PROBLEM STATEMENT: Write out everything in the listing from the line containing "pose: elev=62.5 azim=96.0 roll=9.4 dist=1.27" down to the end of the listing, swapping "pose" for "view" and leaving all else unchanged.

── DATASET RECORDS ──

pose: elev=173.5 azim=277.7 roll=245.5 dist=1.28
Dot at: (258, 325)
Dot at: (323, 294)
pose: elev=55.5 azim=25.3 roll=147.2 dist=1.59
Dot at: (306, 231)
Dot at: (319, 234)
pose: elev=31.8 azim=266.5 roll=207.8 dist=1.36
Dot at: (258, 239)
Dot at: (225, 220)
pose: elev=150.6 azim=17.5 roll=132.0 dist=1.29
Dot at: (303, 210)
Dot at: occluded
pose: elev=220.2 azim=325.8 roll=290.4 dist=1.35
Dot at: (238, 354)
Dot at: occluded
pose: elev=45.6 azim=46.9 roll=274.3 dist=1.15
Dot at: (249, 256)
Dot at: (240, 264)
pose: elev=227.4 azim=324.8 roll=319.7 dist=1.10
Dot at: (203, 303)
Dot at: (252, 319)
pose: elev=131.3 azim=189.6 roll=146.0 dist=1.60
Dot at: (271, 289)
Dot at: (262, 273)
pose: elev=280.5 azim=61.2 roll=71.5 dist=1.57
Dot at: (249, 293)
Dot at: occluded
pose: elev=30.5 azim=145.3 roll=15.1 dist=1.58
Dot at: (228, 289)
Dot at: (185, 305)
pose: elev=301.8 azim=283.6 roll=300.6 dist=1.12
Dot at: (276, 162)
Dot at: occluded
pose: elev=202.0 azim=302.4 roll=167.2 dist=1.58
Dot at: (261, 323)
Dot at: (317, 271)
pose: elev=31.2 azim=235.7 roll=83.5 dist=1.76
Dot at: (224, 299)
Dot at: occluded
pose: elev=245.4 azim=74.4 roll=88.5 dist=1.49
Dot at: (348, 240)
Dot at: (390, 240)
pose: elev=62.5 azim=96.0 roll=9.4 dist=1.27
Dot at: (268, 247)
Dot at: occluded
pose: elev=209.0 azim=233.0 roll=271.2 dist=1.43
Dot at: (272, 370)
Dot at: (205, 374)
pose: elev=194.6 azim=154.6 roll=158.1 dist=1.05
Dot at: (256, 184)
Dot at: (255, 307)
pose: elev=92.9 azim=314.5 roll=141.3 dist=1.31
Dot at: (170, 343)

───

OUTPUT BELOW:
view: elev=62.5 azim=96.0 roll=9.4 dist=1.27
Dot at: (268, 247)
Dot at: occluded
view: elev=209.0 azim=233.0 roll=271.2 dist=1.43
Dot at: (272, 370)
Dot at: (205, 374)
view: elev=194.6 azim=154.6 roll=158.1 dist=1.05
Dot at: (256, 184)
Dot at: (255, 307)
view: elev=92.9 azim=314.5 roll=141.3 dist=1.31
Dot at: (170, 343)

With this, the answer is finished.